After winning first place, the two students presented their work to the National American College of Physicians during a March meeting in San Diego.
“I don’t think we anticipated that we would have this much success,” Pan said. “We knew that the project had a lot of potential, and it still has a lot of potential to enact change in alcohol education.”

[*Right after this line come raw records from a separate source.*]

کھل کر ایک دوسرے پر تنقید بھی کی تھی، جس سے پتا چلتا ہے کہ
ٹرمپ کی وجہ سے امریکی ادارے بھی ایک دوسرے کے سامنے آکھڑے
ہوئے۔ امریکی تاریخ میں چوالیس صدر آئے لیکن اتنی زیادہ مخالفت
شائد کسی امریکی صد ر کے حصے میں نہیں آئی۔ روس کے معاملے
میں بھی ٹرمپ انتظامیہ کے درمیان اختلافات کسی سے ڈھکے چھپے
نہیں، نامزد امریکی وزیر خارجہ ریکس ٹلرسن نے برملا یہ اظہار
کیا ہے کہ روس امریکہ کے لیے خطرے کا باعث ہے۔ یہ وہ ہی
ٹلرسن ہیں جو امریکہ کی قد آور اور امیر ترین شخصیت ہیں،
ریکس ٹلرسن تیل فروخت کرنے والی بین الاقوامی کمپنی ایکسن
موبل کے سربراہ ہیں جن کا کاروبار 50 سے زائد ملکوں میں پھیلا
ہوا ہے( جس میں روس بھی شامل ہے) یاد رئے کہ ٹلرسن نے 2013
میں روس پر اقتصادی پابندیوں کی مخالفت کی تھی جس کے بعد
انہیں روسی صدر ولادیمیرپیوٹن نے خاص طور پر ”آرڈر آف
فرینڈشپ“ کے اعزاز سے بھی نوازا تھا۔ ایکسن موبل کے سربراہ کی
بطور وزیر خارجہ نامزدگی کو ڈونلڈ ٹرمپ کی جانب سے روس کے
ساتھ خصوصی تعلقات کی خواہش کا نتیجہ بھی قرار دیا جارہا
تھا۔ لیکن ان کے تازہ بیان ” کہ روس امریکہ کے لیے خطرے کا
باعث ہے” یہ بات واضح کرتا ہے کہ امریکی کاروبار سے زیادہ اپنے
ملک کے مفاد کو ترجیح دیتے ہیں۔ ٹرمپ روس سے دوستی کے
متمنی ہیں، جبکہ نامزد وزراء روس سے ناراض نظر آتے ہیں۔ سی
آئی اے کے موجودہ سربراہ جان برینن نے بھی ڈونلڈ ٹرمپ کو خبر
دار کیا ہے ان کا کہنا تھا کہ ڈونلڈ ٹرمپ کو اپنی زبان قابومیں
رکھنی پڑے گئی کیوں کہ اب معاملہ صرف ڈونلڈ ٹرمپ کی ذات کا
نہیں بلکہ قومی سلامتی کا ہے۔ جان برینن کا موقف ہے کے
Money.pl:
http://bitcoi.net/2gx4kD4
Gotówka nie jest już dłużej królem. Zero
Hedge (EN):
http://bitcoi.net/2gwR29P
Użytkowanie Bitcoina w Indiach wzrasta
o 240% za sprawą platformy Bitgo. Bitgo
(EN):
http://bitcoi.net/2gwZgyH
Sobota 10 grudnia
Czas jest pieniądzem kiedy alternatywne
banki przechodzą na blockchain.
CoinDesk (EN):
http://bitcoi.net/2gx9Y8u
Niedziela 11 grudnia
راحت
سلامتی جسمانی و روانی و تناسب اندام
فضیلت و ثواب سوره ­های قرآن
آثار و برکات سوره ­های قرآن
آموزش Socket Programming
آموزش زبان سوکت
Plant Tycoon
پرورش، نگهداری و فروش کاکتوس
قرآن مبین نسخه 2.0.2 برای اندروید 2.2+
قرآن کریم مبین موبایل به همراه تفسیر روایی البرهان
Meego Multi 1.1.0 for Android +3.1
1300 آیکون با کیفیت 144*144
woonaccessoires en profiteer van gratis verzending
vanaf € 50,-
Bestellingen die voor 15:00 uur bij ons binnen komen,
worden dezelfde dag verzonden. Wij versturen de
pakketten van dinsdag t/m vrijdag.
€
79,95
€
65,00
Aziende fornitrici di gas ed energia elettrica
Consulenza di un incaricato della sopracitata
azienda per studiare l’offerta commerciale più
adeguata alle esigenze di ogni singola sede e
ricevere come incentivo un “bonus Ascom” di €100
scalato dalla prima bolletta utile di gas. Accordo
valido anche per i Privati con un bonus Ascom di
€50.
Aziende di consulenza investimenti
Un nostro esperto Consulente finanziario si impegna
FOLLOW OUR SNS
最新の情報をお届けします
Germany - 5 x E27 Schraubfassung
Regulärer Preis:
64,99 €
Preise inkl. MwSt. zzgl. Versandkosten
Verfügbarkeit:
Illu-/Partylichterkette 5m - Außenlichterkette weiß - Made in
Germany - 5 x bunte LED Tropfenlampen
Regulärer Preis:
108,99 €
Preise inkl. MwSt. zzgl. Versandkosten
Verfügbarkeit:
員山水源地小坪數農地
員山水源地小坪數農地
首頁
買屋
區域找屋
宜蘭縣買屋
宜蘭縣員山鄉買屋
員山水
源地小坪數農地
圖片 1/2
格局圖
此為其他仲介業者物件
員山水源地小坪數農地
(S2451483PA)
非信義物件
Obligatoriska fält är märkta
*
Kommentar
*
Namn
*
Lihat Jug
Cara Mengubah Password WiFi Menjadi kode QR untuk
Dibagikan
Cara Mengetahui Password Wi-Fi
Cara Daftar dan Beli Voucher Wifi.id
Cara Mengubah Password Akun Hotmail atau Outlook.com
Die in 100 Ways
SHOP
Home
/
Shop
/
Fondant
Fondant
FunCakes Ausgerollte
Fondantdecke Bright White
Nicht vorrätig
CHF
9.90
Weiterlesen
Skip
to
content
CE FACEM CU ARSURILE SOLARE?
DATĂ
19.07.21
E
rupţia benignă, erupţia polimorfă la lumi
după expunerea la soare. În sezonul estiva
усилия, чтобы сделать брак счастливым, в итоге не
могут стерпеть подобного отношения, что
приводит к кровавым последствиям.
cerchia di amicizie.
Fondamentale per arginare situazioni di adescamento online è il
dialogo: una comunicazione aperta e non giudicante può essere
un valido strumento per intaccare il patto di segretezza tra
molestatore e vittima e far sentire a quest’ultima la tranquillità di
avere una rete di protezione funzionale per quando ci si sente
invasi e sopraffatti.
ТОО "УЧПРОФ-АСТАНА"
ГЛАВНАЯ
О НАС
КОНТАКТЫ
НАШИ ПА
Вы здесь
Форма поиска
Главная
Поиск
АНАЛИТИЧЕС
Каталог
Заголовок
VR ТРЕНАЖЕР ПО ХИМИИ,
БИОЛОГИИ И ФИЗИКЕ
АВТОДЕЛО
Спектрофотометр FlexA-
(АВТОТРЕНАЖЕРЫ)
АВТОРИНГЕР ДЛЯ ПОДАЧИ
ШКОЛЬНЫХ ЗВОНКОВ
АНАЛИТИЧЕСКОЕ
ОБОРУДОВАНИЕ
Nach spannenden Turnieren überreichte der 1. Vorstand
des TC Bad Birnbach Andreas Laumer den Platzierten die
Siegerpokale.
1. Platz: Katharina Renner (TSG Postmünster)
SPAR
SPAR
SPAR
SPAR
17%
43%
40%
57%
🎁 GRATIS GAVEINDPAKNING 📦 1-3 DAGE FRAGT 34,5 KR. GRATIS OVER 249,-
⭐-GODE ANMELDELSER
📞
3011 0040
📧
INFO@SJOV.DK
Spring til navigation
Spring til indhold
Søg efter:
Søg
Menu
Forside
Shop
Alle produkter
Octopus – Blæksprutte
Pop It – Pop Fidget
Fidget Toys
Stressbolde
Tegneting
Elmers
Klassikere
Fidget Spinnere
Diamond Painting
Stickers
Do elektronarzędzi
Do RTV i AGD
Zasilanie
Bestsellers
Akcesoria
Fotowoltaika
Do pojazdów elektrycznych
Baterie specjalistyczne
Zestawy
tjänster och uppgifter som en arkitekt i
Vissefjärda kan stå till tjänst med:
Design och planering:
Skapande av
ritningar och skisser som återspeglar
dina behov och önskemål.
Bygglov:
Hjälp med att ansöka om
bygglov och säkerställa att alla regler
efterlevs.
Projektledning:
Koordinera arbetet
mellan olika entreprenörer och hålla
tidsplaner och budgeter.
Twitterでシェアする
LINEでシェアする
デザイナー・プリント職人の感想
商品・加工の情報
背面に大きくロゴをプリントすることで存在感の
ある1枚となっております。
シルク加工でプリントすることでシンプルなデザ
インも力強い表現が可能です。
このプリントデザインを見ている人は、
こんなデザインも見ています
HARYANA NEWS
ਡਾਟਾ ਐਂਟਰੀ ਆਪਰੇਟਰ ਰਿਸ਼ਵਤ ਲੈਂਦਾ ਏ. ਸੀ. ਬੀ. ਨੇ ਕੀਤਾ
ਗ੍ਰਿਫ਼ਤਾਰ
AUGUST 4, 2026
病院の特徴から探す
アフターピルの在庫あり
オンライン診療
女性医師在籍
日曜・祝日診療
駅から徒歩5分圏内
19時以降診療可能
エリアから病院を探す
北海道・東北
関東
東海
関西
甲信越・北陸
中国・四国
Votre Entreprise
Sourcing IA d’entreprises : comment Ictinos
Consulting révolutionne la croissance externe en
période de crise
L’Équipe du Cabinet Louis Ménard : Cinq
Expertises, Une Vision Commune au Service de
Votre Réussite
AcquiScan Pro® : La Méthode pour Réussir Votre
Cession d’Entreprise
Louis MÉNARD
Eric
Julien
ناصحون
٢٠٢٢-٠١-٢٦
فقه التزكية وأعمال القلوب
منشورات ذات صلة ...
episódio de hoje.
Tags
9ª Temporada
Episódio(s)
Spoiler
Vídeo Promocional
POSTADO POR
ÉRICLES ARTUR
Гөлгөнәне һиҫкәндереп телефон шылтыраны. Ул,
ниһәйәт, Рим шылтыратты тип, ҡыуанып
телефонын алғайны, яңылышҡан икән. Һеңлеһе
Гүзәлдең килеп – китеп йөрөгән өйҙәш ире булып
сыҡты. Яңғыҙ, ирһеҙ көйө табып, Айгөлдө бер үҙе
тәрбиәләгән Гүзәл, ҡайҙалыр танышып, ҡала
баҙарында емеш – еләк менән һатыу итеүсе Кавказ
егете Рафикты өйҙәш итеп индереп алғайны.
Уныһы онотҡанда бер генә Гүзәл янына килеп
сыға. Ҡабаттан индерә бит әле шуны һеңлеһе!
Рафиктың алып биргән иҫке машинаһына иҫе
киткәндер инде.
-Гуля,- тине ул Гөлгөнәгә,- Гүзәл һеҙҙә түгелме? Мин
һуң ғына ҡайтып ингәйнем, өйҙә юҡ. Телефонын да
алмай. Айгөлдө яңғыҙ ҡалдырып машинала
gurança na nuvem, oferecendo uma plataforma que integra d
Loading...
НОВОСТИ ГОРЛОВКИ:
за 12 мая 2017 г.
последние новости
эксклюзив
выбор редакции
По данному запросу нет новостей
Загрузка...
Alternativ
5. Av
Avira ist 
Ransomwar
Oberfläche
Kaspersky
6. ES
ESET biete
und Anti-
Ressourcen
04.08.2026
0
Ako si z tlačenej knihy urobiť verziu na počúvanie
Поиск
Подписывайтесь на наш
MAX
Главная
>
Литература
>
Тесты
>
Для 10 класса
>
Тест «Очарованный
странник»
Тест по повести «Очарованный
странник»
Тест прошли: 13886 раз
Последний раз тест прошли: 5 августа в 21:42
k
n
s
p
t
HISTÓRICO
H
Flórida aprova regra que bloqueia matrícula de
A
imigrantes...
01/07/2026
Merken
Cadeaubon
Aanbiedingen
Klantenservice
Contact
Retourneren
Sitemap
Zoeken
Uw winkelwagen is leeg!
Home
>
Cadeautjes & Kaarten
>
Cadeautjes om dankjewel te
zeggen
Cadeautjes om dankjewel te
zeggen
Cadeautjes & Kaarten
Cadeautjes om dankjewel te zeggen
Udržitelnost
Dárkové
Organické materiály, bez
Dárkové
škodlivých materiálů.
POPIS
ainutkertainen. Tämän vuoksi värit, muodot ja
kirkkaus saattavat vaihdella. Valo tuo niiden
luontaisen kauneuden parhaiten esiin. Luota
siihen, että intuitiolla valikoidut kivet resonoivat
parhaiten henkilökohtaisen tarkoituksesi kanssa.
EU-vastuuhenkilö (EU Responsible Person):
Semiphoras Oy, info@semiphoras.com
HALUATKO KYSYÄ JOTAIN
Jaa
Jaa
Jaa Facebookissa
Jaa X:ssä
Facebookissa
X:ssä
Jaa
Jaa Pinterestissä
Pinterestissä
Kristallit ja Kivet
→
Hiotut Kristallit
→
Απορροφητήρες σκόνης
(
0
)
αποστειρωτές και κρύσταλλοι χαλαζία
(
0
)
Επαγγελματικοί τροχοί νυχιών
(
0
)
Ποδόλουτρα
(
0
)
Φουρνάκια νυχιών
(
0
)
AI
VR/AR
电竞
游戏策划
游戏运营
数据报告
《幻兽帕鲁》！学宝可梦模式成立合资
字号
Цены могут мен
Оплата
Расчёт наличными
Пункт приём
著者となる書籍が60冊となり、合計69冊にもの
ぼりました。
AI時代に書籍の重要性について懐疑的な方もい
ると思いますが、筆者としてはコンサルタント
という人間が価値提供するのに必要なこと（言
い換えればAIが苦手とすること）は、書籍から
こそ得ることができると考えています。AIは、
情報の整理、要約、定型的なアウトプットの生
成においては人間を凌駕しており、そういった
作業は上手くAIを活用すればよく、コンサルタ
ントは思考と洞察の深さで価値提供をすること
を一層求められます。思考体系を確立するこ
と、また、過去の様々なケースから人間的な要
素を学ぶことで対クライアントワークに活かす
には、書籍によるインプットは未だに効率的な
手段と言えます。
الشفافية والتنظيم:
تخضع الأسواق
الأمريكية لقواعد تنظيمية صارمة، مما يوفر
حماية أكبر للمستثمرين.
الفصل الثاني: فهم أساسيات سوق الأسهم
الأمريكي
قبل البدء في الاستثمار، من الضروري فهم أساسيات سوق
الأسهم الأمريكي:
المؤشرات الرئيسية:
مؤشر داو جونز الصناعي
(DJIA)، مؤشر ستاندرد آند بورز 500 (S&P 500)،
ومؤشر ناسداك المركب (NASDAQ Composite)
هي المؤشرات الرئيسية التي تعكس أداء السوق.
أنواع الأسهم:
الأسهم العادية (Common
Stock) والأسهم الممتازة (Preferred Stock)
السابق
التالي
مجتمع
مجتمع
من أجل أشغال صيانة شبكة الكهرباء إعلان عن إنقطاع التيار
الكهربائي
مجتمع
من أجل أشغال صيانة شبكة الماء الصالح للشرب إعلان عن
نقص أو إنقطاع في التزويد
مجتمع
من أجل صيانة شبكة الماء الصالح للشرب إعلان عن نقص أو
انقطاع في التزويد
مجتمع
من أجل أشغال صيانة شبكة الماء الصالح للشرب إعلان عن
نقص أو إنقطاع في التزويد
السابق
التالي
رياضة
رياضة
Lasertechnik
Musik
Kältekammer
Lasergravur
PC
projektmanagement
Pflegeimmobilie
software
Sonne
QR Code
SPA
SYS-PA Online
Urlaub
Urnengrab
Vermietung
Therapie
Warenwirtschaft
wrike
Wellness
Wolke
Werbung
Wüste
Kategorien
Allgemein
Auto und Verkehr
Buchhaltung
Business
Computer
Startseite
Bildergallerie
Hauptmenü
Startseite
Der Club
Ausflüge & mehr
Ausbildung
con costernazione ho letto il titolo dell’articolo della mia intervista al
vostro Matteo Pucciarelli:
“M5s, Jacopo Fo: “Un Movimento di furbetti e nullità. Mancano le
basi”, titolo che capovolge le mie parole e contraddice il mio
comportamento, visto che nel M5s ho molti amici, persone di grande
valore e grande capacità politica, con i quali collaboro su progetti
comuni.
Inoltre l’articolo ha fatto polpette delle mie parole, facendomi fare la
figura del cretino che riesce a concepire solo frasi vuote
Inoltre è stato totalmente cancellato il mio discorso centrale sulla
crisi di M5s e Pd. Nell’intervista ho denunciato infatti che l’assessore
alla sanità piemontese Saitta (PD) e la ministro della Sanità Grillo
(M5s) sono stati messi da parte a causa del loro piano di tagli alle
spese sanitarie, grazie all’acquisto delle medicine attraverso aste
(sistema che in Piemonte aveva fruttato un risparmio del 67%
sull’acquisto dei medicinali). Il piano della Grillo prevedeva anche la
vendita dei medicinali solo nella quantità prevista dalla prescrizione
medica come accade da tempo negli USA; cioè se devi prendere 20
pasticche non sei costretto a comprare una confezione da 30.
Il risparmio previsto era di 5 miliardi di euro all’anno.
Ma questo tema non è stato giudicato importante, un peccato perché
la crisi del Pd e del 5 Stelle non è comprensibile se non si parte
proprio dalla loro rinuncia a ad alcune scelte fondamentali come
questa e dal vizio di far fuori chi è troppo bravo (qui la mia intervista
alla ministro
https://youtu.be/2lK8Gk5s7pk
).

Both Pan and Nguyen have Asian Flush Syndrome, which comes from a bi-product of acetaldehyde that their bodies are unable to break down. The external symptom for those with the syndrome includes an incredibly flushed face after consuming alcohol, though the internal risks are far greater.
Pan and Nguyen spent nearly 10 months working on their presentation, which included four months dedicated to strictly gathering data. They tested the awareness of Asian Flush Syndrome (AFS) in both Asian and non-Asian participants to see how informed they were about the health risks associated with the syndrome.
The results were staggering.
“In our pre-survey, only 7% of people were able to identify esophageal cancer as a health risk associated with Asian Flush Syndrome, and that is the most-known health risk,” Nguyen said. “After providing them with the education, we jumped all the way up to 91%. It was a huge success.”
In addition to informing the public about the elevated health risks, both Pan and Nguyen wanted to teach them about the misconceptions associated with Asian Flush Syndrome. Most people thought that Pepcid AC could contain their Asian Flush Syndrome, Nguyen said, but that only helps the superficial flushing reaction.
The internal risks are still prevalent.
“We want to make sure that those with AFS know they have these elevated risks,” Pan said. “A lot of these D.U.I. incidents in Asia are tied to how people think. Even after their face turns red, they think they can drive after a night’s sleep, but they’re still slightly drunk. Their Blood Alcohol Content is still higher than the legal limit because they can’t process the alcohol as fast.”
Presenting their poster to the state’s American College of Physicians gave Pan and Nguyen a platform to showcase their research. With physicians and medical professors in attendance, they’re hopeful that professionals in their field will pass along their information to patients.
Pan would like to see the education started earlier when children begin learning about the effects of alcohol in school.
“Technically, there is no cure for this. It’s really only prevention,” he said. “The research has been done in the science field, but now it’s up to us to push the public health and really change the current status quo.”
Nguyen agreed, adding that their presentation to the National American College of Physicians meeting helped them deliver their message to a much broader audience.
“This information is so well-researched, but it’s never been put out there,” she said. “I just want to educate people, and I’m grateful that I found myself on this platform to do that.”